A good fit: A Mexican-American Volunteer serves in Belize

By Peace Corps
Sept. 21, 2016

Joining the Peace Corps was a good fit for Natalie Macias because she grew up serving others. 

As a child she volunteered at soup kitchens and went on missions with her church, and during high school she became a Special Olympics buddy.

“I came from a family of educators who were dedicated to service, and giving back was always important while growing up,” Macias said.

After earning a bachelor’s degree in kinesiology from San Francisco State University, Macias was well prepared to serve as a health Volunteer in a small Belizean town near the Mexican border. Her focus on getting to know and understand her community made her a highly effective Volunteer.

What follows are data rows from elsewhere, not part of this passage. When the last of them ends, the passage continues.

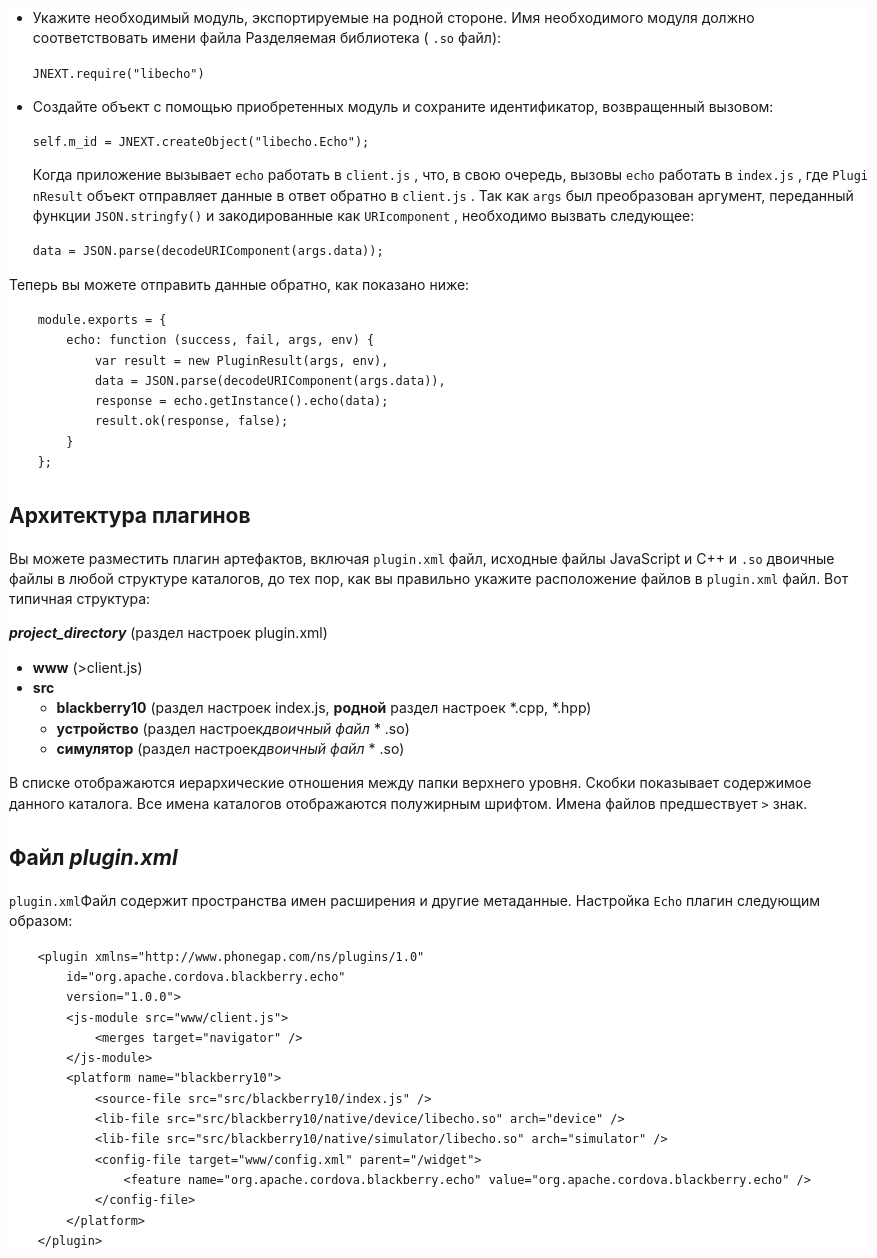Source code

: *   Укажите необходимый модуль, экспортируемые на родной стороне. Имя необходимого модуля должно соответствовать имени файла Разделяемая библиотека ( `.so` файл):
    
        JNEXT.require("libecho")
        

*   Создайте объект с помощью приобретенных модуль и сохраните идентификатор, возвращенный вызовом:
    
        self.m_id = JNEXT.createObject("libecho.Echo");
        
    
    Когда приложение вызывает `echo` работать в `client.js` , что, в свою очередь, вызовы `echo` работать в `index.js` , где `PluginResult` объект отправляет данные в ответ обратно в `client.js` . Так как `args` был преобразован аргумент, переданный функции `JSON.stringfy()` и закодированные как `URIcomponent` , необходимо вызвать следующее:
    
        data = JSON.parse(decodeURIComponent(args.data));
        

Теперь вы можете отправить данные обратно, как показано ниже:

        module.exports = {
            echo: function (success, fail, args, env) {
                var result = new PluginResult(args, env),
                data = JSON.parse(decodeURIComponent(args.data)),
                response = echo.getInstance().echo(data);
                result.ok(response, false);
            }
        };
    

## Архитектура плагинов

Вы можете разместить плагин артефактов, включая `plugin.xml` файл, исходные файлы JavaScript и C++ и `.so` двоичные файлы в любой структуре каталогов, до тех пор, как вы правильно укажите расположение файлов в `plugin.xml` файл. Вот типичная структура:

***project_directory*** (раздел настроек plugin.xml)

*   **www** (>client.js)
*   **src** 
    *   **blackberry10** (раздел настроек index.js, **родной** раздел настроек *.cpp, *.hpp)
    *   **устройство** (раздел настроек*двоичный файл* * .so)
    *   **симулятор** (раздел настроек*двоичный файл* * .so)

В списке отображаются иерархические отношения между папки верхнего уровня. Скобки показывает содержимое данного каталога. Все имена каталогов отображаются полужирным шрифтом. Имена файлов предшествует `>` знак.

## Файл *plugin.xml*

`plugin.xml`Файл содержит пространства имен расширения и другие метаданные. Настройка `Echo` плагин следующим образом:

        <plugin xmlns="http://www.phonegap.com/ns/plugins/1.0"
            id="org.apache.cordova.blackberry.echo"
            version="1.0.0">
            <js-module src="www/client.js">
                <merges target="navigator" />
            </js-module>
            <platform name="blackberry10">
                <source-file src="src/blackberry10/index.js" />
                <lib-file src="src/blackberry10/native/device/libecho.so" arch="device" />
                <lib-file src="src/blackberry10/native/simulator/libecho.so" arch="simulator" />
                <config-file target="www/config.xml" parent="/widget">
                    <feature name="org.apache.cordova.blackberry.echo" value="org.apache.cordova.blackberry.echo" />
                </config-file>
            </platform>
        </plugin>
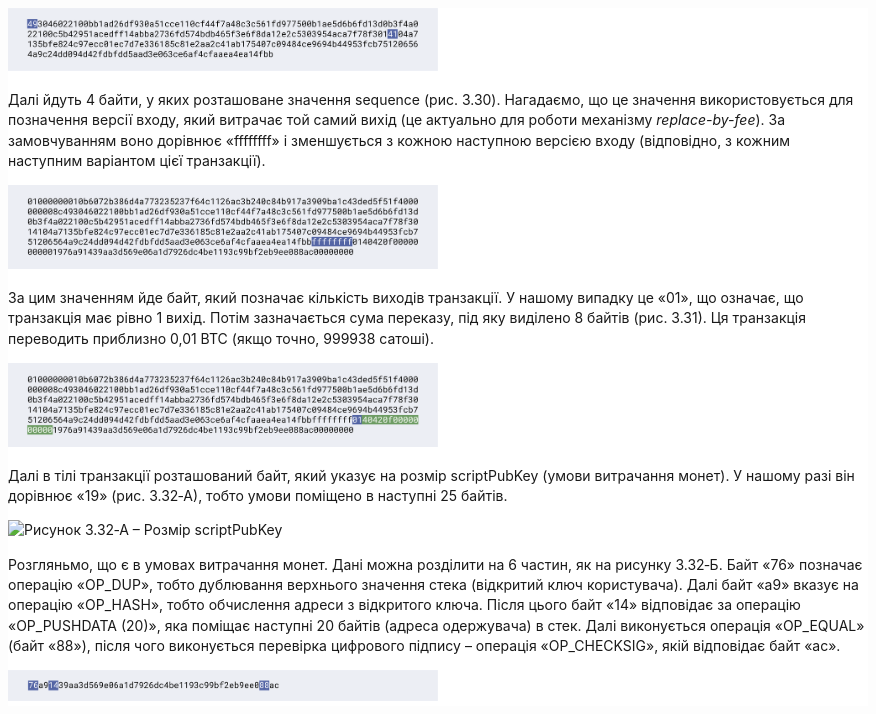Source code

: <img width="50%" src="/resources/img/volume-2/3.3-Serialization-formats-of-transactions-and-blocks-in-Bitcoin/Figure-3.29-B-The-detailed-script.png" alt="Рисунок 3.29‑Б – Детальне значення скрипта"/> 

Далі йдуть 4 байти, у яких розташоване значення sequence (рис. 3.30). Нагадаємо, що це значення використовується для позначення версії входу, який витрачає той самий вихід (це актуально для роботи механізму _replace-by-fee_). За замовчуванням воно дорівнює «ffffffff» і зменшується з кожною наступною версією входу (відповідно, з кожним наступним варіантом цієї транзакції).

<img width="50%" src="/resources/img/volume-2/3.3-Serialization-formats-of-transactions-and-blocks-in-Bitcoin/Figure-3.30-Sequence.png" alt="Рисунок 3.30 – Значення sequence"/> 

За цим значенням йде байт, який позначає кількість виходів транзакції. У нашому випадку це «01», що означає, що транзакція має рівно 1 вихід. Потім зазначається сума переказу, під яку виділено 8 байтів (рис. 3.31). Ця транзакція переводить приблизно 0,01 BTC (якщо точно, 999938 сатоші).

<img width="50%" src="/resources/img/volume-2/3.3-Serialization-formats-of-transactions-and-blocks-in-Bitcoin/Figure-3.31-Number-of-Outputs-and-Transfer-Amount.png" alt="Рисунок 3.31 – Кількість виходів і сума переказу"/> 

Далі в тілі транзакції розташований байт, який указує на розмір scriptPubKey (умови витрачання монет). У нашому разі він дорівнює «19» (рис. 3.32‑А), тобто умови поміщено в наступні 25 байтів.

<img width="50%" src="/resources/img/volume-2/3.3-Serialization-formats-of-transactions-and-blocks-in-Bitcoin/Figure-3.32-А-ScriptPubKey-Size.png" alt="Рисунок 3.32‑А – Розмір scriptPubKey"/> 

Розгляньмо, що є в умовах витрачання монет. Дані можна розділити на 6 частин, як на рисунку 3.32‑Б. Байт «76» позначає операцію «OP_DUP», тобто дублювання верхнього значення стека (відкритий ключ користувача). Далі байт «a9» вказує на операцію «OP_HASH», тобто обчислення адреси з відкритого ключа. Після цього байт «14» відповідає за операцію «OP_PUSHDATA (20)», яка поміщає наступні 20 байтів (адреса одержувача) в стек. Далі виконується операція «OP_EQUAL» (байт «88»), після чого виконується перевірка цифрового підпису – операція «OP_CHECKSIG», якій відповідає байт «ac».

<img width="50%" src="/resources/img/volume-2/3.3-Serialization-formats-of-transactions-and-blocks-in-Bitcoin/Figure-3.32-B-Coins-Spending-Conditions.png" alt="Рисунок 3.32‑Б – Умови витрачання монет"/>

Macias’s main project was helping teachers in local schools implement a health curriculum developed by the Ministry of Education. Using feedback from a teacher survey, Macias and other Volunteers revised the curriculum to address teacher needs and concerns.

“We wrote a complementary curriculum that was much simpler and more accessible, and didn’t require teachers to use as many materials,” Macias said.

Macias's focus on getting to know and understand her community made her a highly effective Volunteer.
Macias's focus on getting to know and understand her community made her a highly effective Volunteer.

Community needs were also the driving force behind a large project Macias took on during her second year of service. Macias got to know teachers in a small village while giving a series of workshops. She learned of the need for a preschool in the village, and ended up securing a very large grant to build it. Not only that, but she became the project manager.

“I hired a contractor, electrician, and plumber, and bought lumber. I also made sure to involve the people in the village,” Macias said. “We had monthly meetings, and community members painted the building and furniture. When it was completed, we had a big inauguration with the Minister of Education, U.S. ambassador’s wife, and country director in attendance.”

Natalie Macias served as a health volunteer in Belize.
Natalie Macias (L) with Minister of Education Patrick Faber (M), and Barbara Thummalapally (R), wife of the U.S. ambassador.

While she had many successes in the community at large, Macias also made a difference on a more personal level. Eating dinner with her host family in Belize, Macias always chose water instead of cola as a beverage. Her host father asked why.

“I said, ‘It’s healthier because there’s no sugar in it.’ Diabetes is a big problem in Belize,” Macias said. “After that, he made sure his sons were drinking water at dinner. My behavior had a direct impact on his decisions.”

Bolstered by her desire to serve and concern for her community, Macias had a substantial impact in her community. Her Mexican heritage and looks also helped her fit in easily in Belize.

“In Belize, a lot of people thought I was from there until I opened my mouth and my accent gave me away,” Macias recalled. “It definitely helped me.”

When she returned to the U.S., Macias continued down the path of health education and service.

“My graduate work was in behavioral health, looking at how social determinants, such as background, race, ethnicity, economic status, or religion, affect health,” Macias said. “Basically, all the qualitative stuff I was doing in Peace Corps is what I went on to study.”

Macias received an M.S. in behavioral health from University of San Francisco (USF), and currently works as the assistant director for health promotion services at USF. As she has moved through Peace Corps to graduate studies and professional life, Macias has found health and service to be a great fit.